Character Set Types
Windows 2000 supports a range of character sets, which include ASCII, OEM 8-bit, ANSI, DBCS, and Unicode/ISO 10646. Character sets are formats used to compose code pages. For example, code page 1252 refers to a set of characters known as Latin I. For a complete description of all Windows 2000 supported codepages, go to the <<Microsoft Character Code Reference>> link on the Web Resources page at http://windows.microsoft.com/windows2000/reskit/webresources.
ASCII
American Standard Code for Information Interchange (ASCII) is a 7-bit character set providing 128 characters. ASCII allows for upper- and lowercase English, American English punctuation, base 10 numbers, a few control characters, and little else. Note that ASCII is the common denominator contained in all the other common character sets, making it the only means of interchanging data across all major languages without risk of character mapping loss.
OEM 8-bit
In the past, separate Original Equipment Manufacturer (OEM) code pages were created so that text-based computers could display and print line-drawing characters.
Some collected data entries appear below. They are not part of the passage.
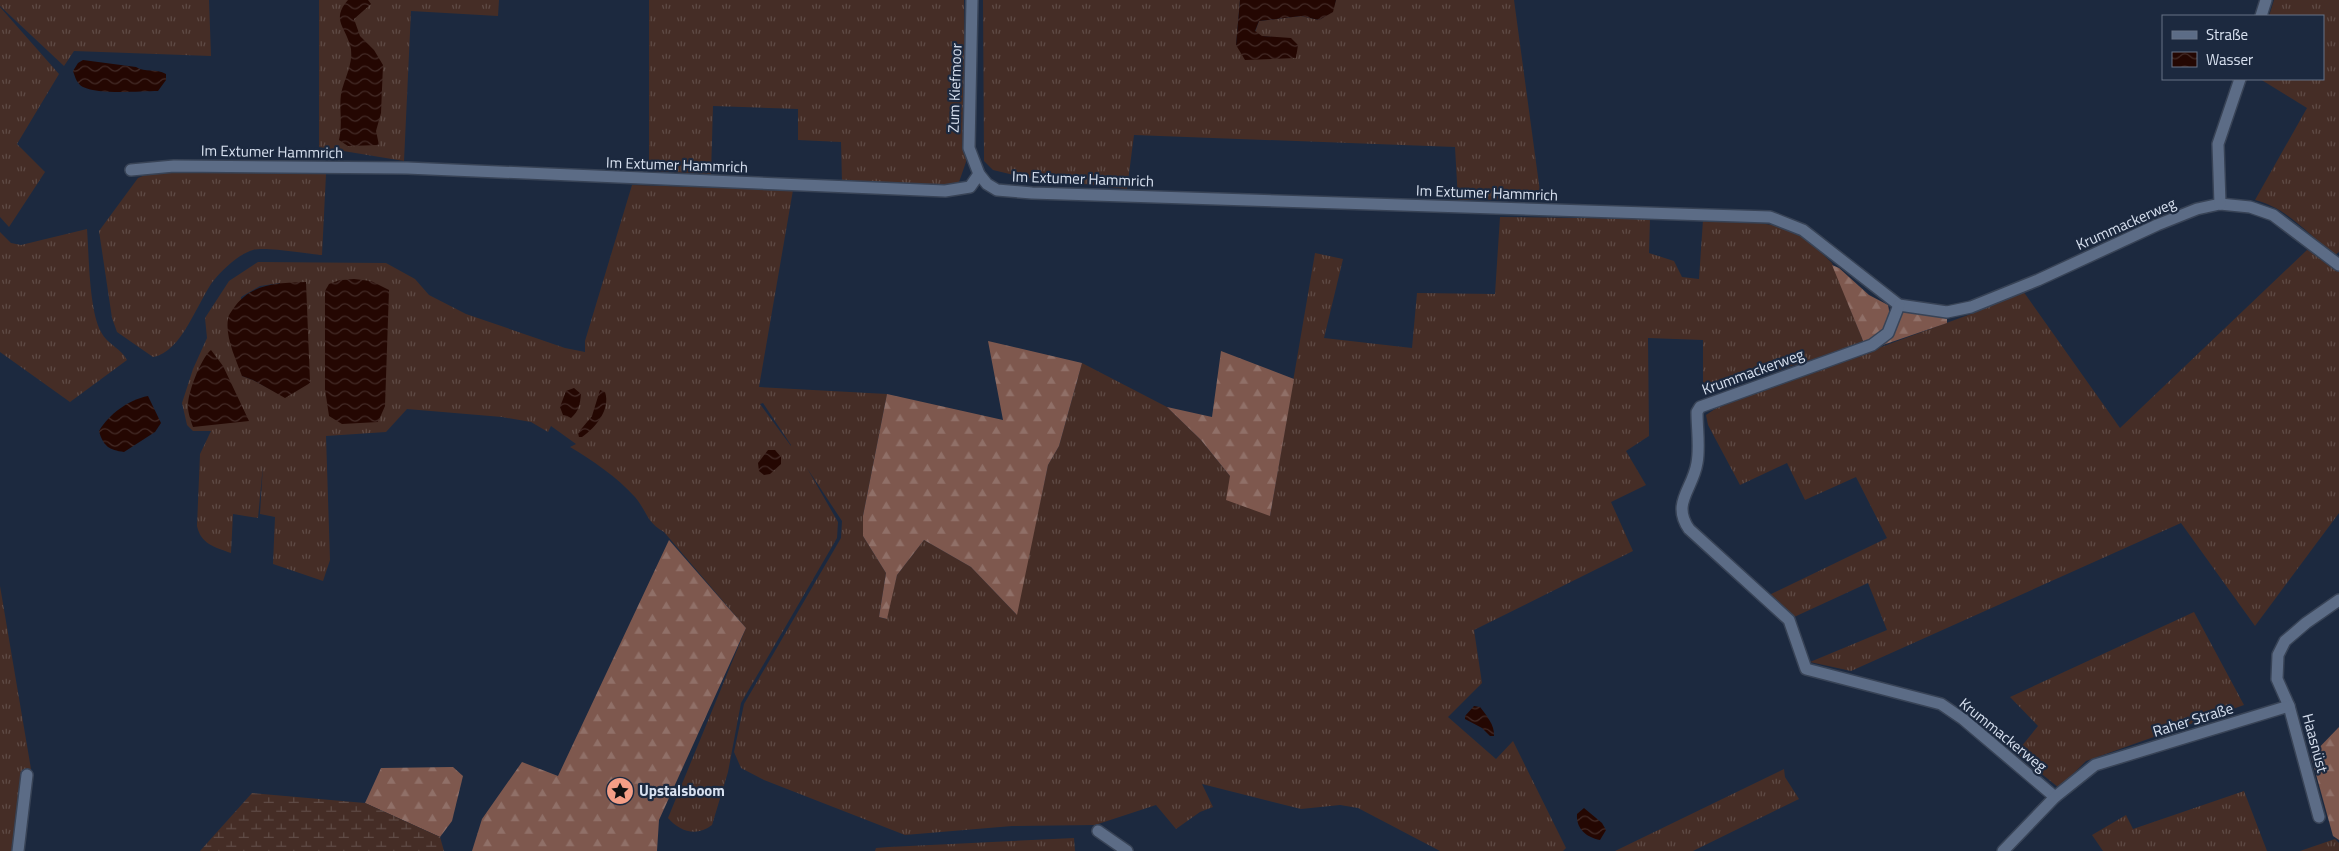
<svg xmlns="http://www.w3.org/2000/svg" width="2339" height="851" viewBox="0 0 2339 851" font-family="'Titillium Web',sans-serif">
<defs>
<pattern id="grass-tufts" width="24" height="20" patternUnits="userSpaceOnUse" patternTransform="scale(1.25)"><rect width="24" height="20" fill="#452d26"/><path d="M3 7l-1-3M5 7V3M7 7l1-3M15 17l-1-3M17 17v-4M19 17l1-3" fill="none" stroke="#5f4b46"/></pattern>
<pattern id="forest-firs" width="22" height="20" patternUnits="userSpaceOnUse" patternTransform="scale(1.25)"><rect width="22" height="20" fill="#7e584e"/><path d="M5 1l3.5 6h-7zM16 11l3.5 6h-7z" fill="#907068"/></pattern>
<pattern id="wetland-marsh" width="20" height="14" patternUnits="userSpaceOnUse" patternTransform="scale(1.25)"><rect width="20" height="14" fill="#452d26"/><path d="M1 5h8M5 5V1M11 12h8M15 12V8" fill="none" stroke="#5f4b46"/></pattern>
<pattern id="water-waves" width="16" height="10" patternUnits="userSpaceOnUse" patternTransform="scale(1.25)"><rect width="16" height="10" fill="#240702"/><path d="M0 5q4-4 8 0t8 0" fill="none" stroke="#432b27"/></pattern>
</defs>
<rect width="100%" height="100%" fill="#1c293f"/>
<!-- grass -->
<g fill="url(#grass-tufts)" fill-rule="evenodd">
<path d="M0 0H209L211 56 74 51 64 66 0 6Z"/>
<path d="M319 0H499L498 16 411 11 404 161 319 147Z"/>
<path d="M649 0H964L966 162 959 182 946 186 842 182 841 142 798 140V109L713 106 711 174 649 171Z"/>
<path d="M983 0H1240L1236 45 1273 37 1261 36 1255 32 1259 21 1301 16 1319 20 1332 12 1336 0H1514L1541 199 1458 200 1455 147 1134 135 1127 189 1022 177 993 170 984 161Z"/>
<path d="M2274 0H2339V252L2335 255C2309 236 2288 208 2255 200L2307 108 2260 79H2323V16H2269Z"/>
<path d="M0 7 59 74 17 144 45 172 9 227 0 217Z"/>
<path d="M168 172 326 174 322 255C309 254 263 246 253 250 239 254 223 269 214 280 198 300 182 353 153 357L117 332 112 318 99 231 138 178 150 173Z"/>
<path d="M632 185 793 190 759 387 887 394 863 516V536L886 573 879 617 886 619 897 575 924 540 971 567 1016 614 1048 465 1059 446 1082 363 1167 407 1201 440 1230 476 1270 516 1315 253 1343 259 1324 338 1412 348 1417 293 1495 294 1500 217 1650 219 1649 253 1674 261 1682 277 1699 279 1703 220 1760 223 1777 226 1800 236 1812 244 1832 263 1864 343 1703 394V340L1648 338 1649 436 1626 451 1646 485 1611 502 1633 551 1474 630 1482 683 1448 717 1496 759 1513 741 1566 848 1563 851H1440L1358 808 1340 805 1301 809 1202 784 1213 807 1200 812 1176 829 1156 805 1095 825 1012 826 905 835 764 780 741 768 734 752 744 704 841 538 842 521 807 468 838 522 837 538 741 703 728 772 712 825C697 837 680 832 668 818L746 628 664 532C646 522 647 511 635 497 617 477 592 460 570 447L576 444 551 426 548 432 531 422 502 417 407 409 386 432 326 436 330 560 323 581 273 564 275 517 260 514 263 465 258 518 233 514 231 553C214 547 201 544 197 526L200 454 211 431H193L187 425 182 403 193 369 207 338 205 318 229 281 258 262 386 263 415 279 429 295 466 314 565 348 585 352V341ZM280 283 285 397 253 380 242 376 241 297 260 286ZM763 403 791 445V446L760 404Z"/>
<path d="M87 229C89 255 89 310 101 332 107 344 122 349 127 360L70 402 0 352V232L11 243 21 245Z"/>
<path d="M2307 250 2315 252 2339 271V513L2255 626 2181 523 1851 671 1810 662 1887 630 1868 583 1792 618 1769 595 1887 538 1856 477 1805 500 1787 463 1740 485 1708 425 1706 415 1718 407 1979 311 2023 291 2120 428Z"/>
<path d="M0 586 31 769 21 772 14 851H0Z"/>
<path d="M2194 612 2244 705 2086 761 2059 788 2016 753 2038 726 2010 697Z"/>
<path d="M1784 769 1785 777 1799 799 1693 851H1615Z"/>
<path d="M2244 791 2267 851H2103L2092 835 2126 815 2133 829Z"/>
<path d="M1074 838 1075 851H875L876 848 889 847Z"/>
<path d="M2335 839 2339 843V851H2300Z"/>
</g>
<!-- forest -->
<g fill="url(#forest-firs)">
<path d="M1832 265 1839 268 1869 295 1888 305C1893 326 1883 334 1864 343Z"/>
<path d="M1902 311 1943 315 1947 319V323L1877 347Z"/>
<path d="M988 341 1082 363 1059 446 1048 465 1017 615 971 567 924 540 897 575 887 619 879 617 886 573 863 536V516L887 394 1003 420Z"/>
<path d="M1221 351 1294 379 1270 516 1226 500 1230 476 1201 440 1167 407 1212 417Z"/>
<path d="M669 540 746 628 659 820 657 851H472L482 819 522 762 558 776Z"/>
<path d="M2339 727V840L2333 836 2311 756Z"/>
<path d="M453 767 463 776 452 821 440 837 365 803 381 768Z"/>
</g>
<!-- wetland -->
<path fill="url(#wetland-marsh)" d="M252 793 365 803 440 837 444 851H200Z"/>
<!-- water -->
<g fill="url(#water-waves)">
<path d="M348 0H368L371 4 354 19 360 36 374 50 383 65 381 113 376 131 379 145 348 146 339 140C343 124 339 109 341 94 344 79 353 65 351 49 347 28 330 20 348 0Z"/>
<path d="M1240 0H1336L1333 12 1319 20 1301 16 1259 21 1255 31 1262 36 1291 38 1298 45 1296 58 1245 60 1236 45Z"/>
<path d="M83 60 136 67C145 73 156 68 166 74V80L158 91C140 91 99 95 83 87 77 84 75 77 73 71L78 63Z"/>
<path d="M354 279 371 281 389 290 385 406 378 422 342 424 329 416 325 389V291L329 284 340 280Z"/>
<path d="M306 282 310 383 285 398 253 380 242 376C236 359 225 337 228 319 228 316 231 312 233 309 250 283 278 283 306 282Z"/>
<path d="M211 350 223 366 249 421 193 427C191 421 188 413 188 407 187 394 201 358 211 350Z"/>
<path d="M574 388 581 394C580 404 579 411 571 418L563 415 560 407 566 391Z"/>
<path d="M600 390 605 392C611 410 595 428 582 437H579L578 433 592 416Z"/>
<path d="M148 396 161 423 155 432 124 452C109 450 103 446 99 431 109 414 128 400 148 396Z"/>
<path d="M768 450H775L781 457V464L770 474 764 475 759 471 758 463Z"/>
<path d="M1474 706 1480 707C1486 715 1495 725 1494 736H1490L1482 728 1465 719V716Z"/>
<path d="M1584 808 1602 823 1606 830 1600 840C1586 837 1576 829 1577 814Z"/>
</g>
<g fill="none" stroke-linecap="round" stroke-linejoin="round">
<!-- minor casing -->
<g stroke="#384356" stroke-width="14">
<g id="minor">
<path d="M972 0 969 148 979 174 987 184 997 190 1032 193 1770 217 1803 230 1899 305 1947 312 1971 307 2038 280 2157 225 2197 209 2220 204 2250 207 2273 215 2339 265"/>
<path d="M2261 16 2266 0"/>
<path d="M131 170 174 166 407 168 945 191 970 187 979 174"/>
<path d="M2220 204 2218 144 2240 79"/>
<path d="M1899 305 1888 333 1872 345 1700 407 1697 412C1697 429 1700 447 1697 463 1693 489 1671 503 1689 529L1789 620 1806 669 1941 704 1963 719 2055 797"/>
<path d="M2319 817 2289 706 2277 679 2278 655 2285 641 2306 623 2339 600"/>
<path d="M1098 831 1127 851"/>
<path d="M18 851 27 775"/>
<path d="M2003 851 2055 797 2095 765 2289 706"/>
</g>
</g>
<!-- minor -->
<use href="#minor" stroke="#5c6c86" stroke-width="11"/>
</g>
<!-- icons -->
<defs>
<g id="sight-disc" transform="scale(1.4375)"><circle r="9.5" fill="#f49e86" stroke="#1c293f"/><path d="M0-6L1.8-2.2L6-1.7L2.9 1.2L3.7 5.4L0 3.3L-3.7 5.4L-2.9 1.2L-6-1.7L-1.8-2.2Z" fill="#111"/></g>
</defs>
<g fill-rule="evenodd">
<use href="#sight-disc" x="620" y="791"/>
</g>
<g text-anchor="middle" stroke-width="4.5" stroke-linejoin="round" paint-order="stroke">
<!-- street labels -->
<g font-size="15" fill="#d8e1f0" stroke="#1c293f">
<text transform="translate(955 88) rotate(-88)" y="5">Zum Kiefmoor</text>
<text transform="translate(272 152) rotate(1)" y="5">Im Extumer Hammrich</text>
<text transform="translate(677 165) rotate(2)" y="5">Im Extumer Hammrich</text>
<text transform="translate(1083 179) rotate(2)" y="5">Im Extumer Hammrich</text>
<text transform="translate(1487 193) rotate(2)" y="5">Im Extumer Hammrich</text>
<text transform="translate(2126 224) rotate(-24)" y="5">Krummackerweg</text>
<text transform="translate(1753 372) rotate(-20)" y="5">Krummackerweg</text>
<text transform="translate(2193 720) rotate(-17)" y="5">Raher Straße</text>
<text transform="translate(2003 735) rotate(39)" y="5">Krummackerweg</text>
<text transform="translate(2315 743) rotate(75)" y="5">Haasnüst</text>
</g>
<!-- poi labels -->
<g font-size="15" font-weight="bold" fill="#d8e1f0" stroke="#1c293f" text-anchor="start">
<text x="639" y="796">Upstalsboom</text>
</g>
</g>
<!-- legend -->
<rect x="2162" y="15" width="162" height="65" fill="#1c293f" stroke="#677386"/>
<rect x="2172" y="31" width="25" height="8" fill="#5c6c86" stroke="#677386"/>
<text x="2206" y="40" font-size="15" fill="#d8e1f0">Straße</text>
<rect x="2172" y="52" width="25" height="15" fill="url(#water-waves)" stroke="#677386"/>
<text x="2206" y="65" font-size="15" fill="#d8e1f0">Wasser</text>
</svg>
These character sets are still used today for direct FAT access, and for accessing data files created by Microsoft® MS-DOS-based applications. OEM code pages typically have a three-digit label, such as CP 437 for American English.Since each hardware manufacturer was free to set their own character standards, characters can be scrambled or lost even within the same language, if two OEM code pages have different character code points.
ANSI
Windows American National Standards Institute (ANSI) supports international characters and publishing symbols. An assortment of 256-character Windows ANSI character sets cover all the 8-bit languages supported by Windows. Windows ANSI is composed of a lower 128 characters, and an upper 128 characters. The lower 128 characters are identical to ASCII, and the upper 128 characters are different for each ANSI character set. The upper 128 contains the distinct international characters for each code page.The European Union includes languages with more characters than a single standard code page can support, despite the fact that this code page was intended to cover all European Union font needs. Switching entirely to Unicode allows coverage of all EU languages in one character set, but the conversion is not automatic, and requires every text-related algorithm to be inspected and perhaps rewritten. As an interim solution, multiple code pages are provided for European character set needs.
DBCS
Double-byte character set (DBCS) is actually a multibyte encoding system that uses a mix of 8-bit and 16-bit characters, allowing for a wider range of characters. For example, modern writing systems used in the Far East region might require a minimum of 15,000 characters, which DBCS can accommodate. By allowing characters to be represented with two bytes, the number of possible permutations increases from 256 to 65,536, although in practice, some possible character permutations are used for special purposes, such as to indicate leading bytes or trailing bytes.There are several DBCS character sets supported by Far East editions of Windows including Windows 95, Windows 98, and Windows NT. Leading bytes indicate that the following byte is a trailing byte of the 16-bit character unit, rather than the start of the next character. There are multiple DBCS code pages, each of which have a different leading byte and trailing byte range.
Unicode
Unicode is a 16-bit character set that contains all of the characters commonly used in information processing, including Latin, Greek, Cyrillic, Indic, Thai, Kana, and Hangul characters, punctuation marks, and ideographs. Unicode is a standard supported by members of the Unicode Consortium. Unicode is not a technology in itself, and does not solve international engineering issues.Unicode is language-independent, helping conserve space in the character map. Characters are not assigned to specific languages, for example "a" can be used in French, German, or English. Similarly, a particular Han ideograph might map to a character used in Chinese, Japanese, or Korean. Unicode may not appear correct to viewers of a particular language because characters or ideographs are abstracted. To solve this issue, use a font that recreates a language's particular representation of the character, rather than seeking an alternate Unicode character.Although the majority of the Unicode character space is used, approximately a third of the 64,000 possible code points are still unassigned, allowing for additional characters in the future, and for private use and compatibility issues.